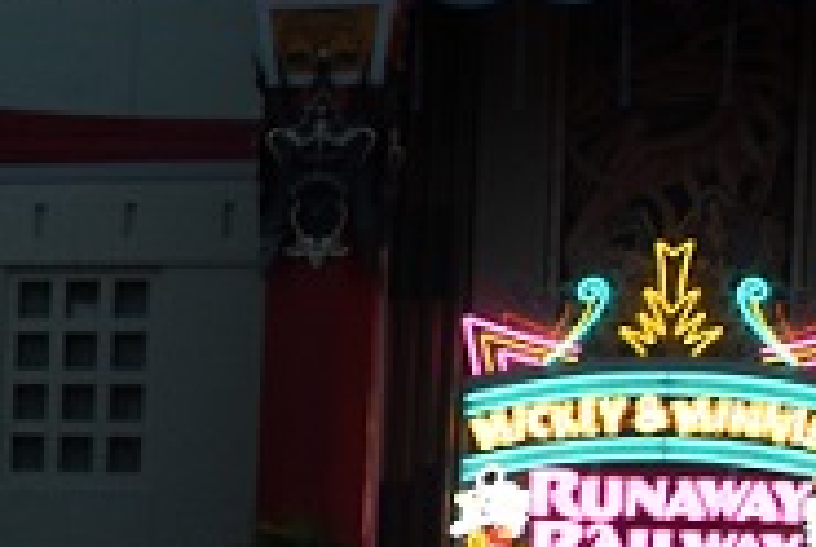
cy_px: 787
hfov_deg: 13.6
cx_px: -785
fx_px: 2951
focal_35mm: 130
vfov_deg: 10.3
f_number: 5.6
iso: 400
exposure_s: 1/60
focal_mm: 18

= Instructions to follow =
Once the line with "focal_35mm: 130" is found, write out that line and every one after it through the last line of the records, exactly and with nothing else.

= Completed exercise =
focal_35mm: 130
vfov_deg: 10.3
f_number: 5.6
iso: 400
exposure_s: 1/60
focal_mm: 18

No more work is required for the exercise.